> **Task statement**
Switch "Kolín" to "Praha" everywhere in the material below, changing nothing else, and write out the resulting text without the pictures.

Dataset entries:
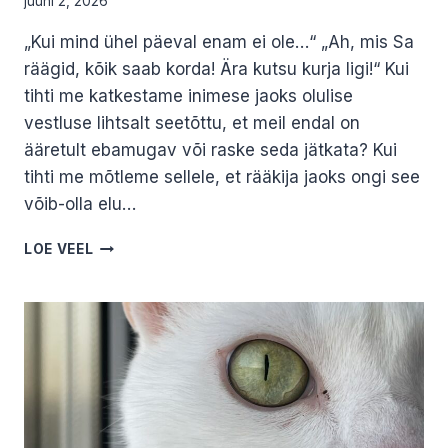
juuni 2, 2026
„Kui mind ühel päeval enam ei ole…“ „Ah, mis Sa
räägid, kõik saab korda! Ära kutsu kurja ligi!“ Kui
tihti me katkestame inimese jaoks olulise
vestluse lihtsalt seetõttu, et meil endal on
ääretult ebamugav või raske seda jätkata? Kui
tihti me mõtleme sellele, et rääkija jaoks ongi see
võib-olla elu…
ÜKS
LOE VEEL
SUU,
KAKS
KÕRVA.
KRISTJAN
PRII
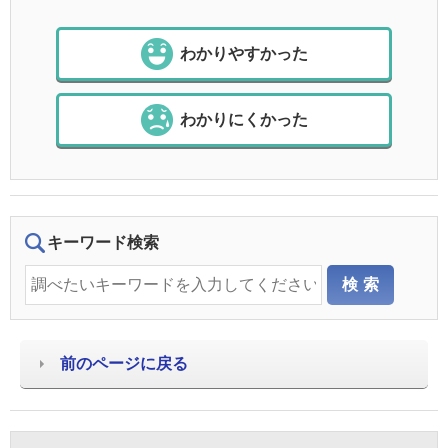
わかりやすかった
わかりにくかった
キーワード検索
前のページに戻る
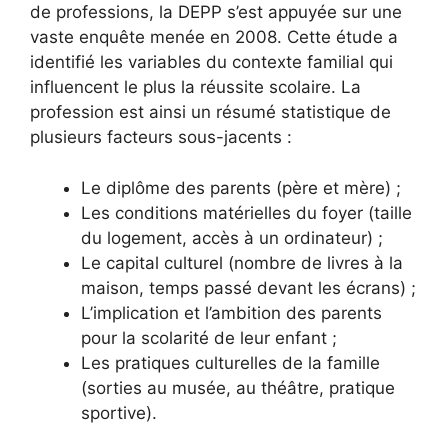
de professions, la DEPP s’est appuyée sur une
vaste enquête menée en 2008. Cette étude a
identifié les variables du contexte familial qui
influencent le plus la réussite scolaire. La
profession est ainsi un résumé statistique de
plusieurs facteurs sous-jacents :
Le diplôme des parents (père et mère) ;
Les conditions matérielles du foyer (taille
du logement, accès à un ordinateur) ;
Le capital culturel (nombre de livres à la
maison, temps passé devant les écrans) ;
L’implication et l’ambition des parents
pour la scolarité de leur enfant ;
Les pratiques culturelles de la famille
(sorties au musée, au théâtre, pratique
sportive).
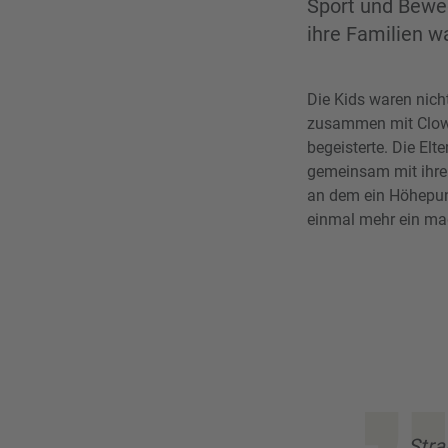
Sport und Beweg
ihre Familien w
Die Kids waren nicht
zusammen mit Clown
begeisterte. Die E
gemeinsam mit ihren
an dem ein Höhepun
einmal mehr ein ma
Stra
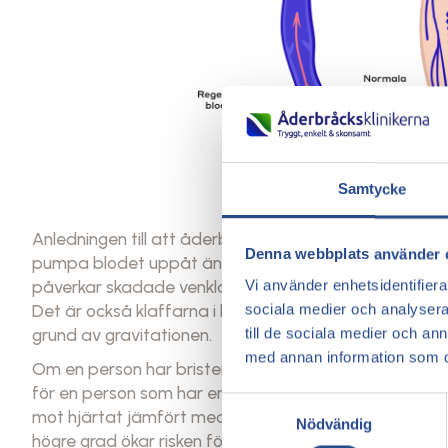
Samtycke
Anledningen till att åderbråck framförallt uppstår på
Denna webbplats använder 
pumpa blodet uppåt än nedåt i kroppen och eftersom
påverkar skadade venklaffar i benen blodcirkulatione
Vi använder enhetsidentifierar
Det är också klaffarna i benen som, även när de funge
sociala medier och analysera 
grund av gravitationen.
till de sociala medier och a
med annan information som du 
Om en person har brister i venklaffarnas funktion så
för en person som har en dålig blodcirkulation. Vid en
Samtyckesval
mot hjärtat jämfört med om blodcirkulationen är dålig
Nödvändig
högre grad ökar risken för uppkomst av åderbråck än 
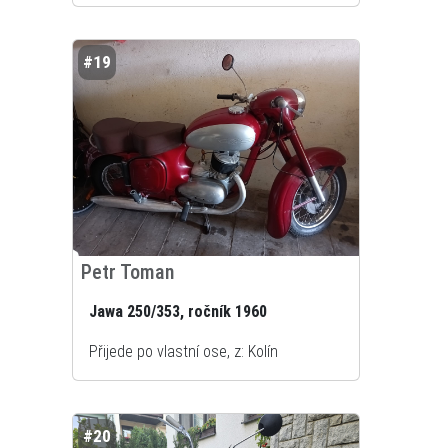
#19
Petr Toman
Jawa 250/353, ročník 1960
Přijede po vlastní ose, z: Kolín
#20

> **Response for this exercise**
juuni 2, 2026
„Kui mind ühel päeval enam ei ole…“ „Ah, mis Sa
räägid, kõik saab korda! Ära kutsu kurja ligi!“ Kui
tihti me katkestame inimese jaoks olulise
vestluse lihtsalt seetõttu, et meil endal on
ääretult ebamugav või raske seda jätkata? Kui
tihti me mõtleme sellele, et rääkija jaoks ongi see
võib-olla elu…
ÜKS
LOE VEEL
SUU,
KAKS
KÕRVA.
KRISTJAN
PRII
わかりやすかった
わかりにくかった
キーワード検索
前のページに戻る
de professions, la DEPP s’est appuyée sur une
vaste enquête menée en 2008. Cette étude a
identifié les variables du contexte familial qui
influencent le plus la réussite scolaire. La
profession est ainsi un résumé statistique de
plusieurs facteurs sous-jacents :
Le diplôme des parents (père et mère) ;
Les conditions matérielles du foyer (taille
du logement, accès à un ordinateur) ;
Le capital culturel (nombre de livres à la
maison, temps passé devant les écrans) ;
L’implication et l’ambition des parents
pour la scolarité de leur enfant ;
Les pratiques culturelles de la famille
(sorties au musée, au théâtre, pratique
sportive).
Sport und Beweg
ihre Familien w
Die Kids waren nicht
zusammen mit Clown
begeisterte. Die E
gemeinsam mit ihren
an dem ein Höhepun
einmal mehr ein ma
Stra
Samtycke
Anledningen till att åderbråck framförallt uppstår på
Denna webbplats använder 
pumpa blodet uppåt än nedåt i kroppen och eftersom
påverkar skadade venklaffar i benen blodcirkulatione
Vi använder enhetsidentifierar
Det är också klaffarna i benen som, även när de funge
sociala medier och analysera 
grund av gravitationen.
till de sociala medier och a
med annan information som du 
Om en person har brister i venklaffarnas funktion så
för en person som har en dålig blodcirkulation. Vid en
Samtyckesval
mot hjärtat jämfört med om blodcirkulationen är dålig
Nödvändig
högre grad ökar risken för uppkomst av åderbråck än 
#19
Petr Toman
Jawa 250/353, ročník 1960
Přijede po vlastní ose, z: Praha
#20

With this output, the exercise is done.